[Opening The data section]

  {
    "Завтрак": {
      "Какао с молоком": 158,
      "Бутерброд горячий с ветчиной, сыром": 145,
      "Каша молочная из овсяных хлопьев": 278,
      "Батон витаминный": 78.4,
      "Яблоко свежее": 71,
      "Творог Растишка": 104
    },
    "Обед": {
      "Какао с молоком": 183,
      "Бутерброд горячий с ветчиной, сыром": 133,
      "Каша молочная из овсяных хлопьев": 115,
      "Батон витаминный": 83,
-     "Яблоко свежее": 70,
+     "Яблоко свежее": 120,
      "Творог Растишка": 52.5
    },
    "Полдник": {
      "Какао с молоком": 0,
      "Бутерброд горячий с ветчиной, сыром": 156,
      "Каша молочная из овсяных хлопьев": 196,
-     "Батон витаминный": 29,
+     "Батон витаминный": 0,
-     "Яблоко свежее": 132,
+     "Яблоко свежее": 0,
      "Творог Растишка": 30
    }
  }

[Closing The data section]

• To-do item: Within the entries, find all lines holding "Каша" and copy each one.

• Completed exercise:
      "Каша молочная из овсяных хлопьев": 278,
      "Каша молочная из овсяных хлопьев": 115,
      "Каша молочная из овсяных хлопьев": 196,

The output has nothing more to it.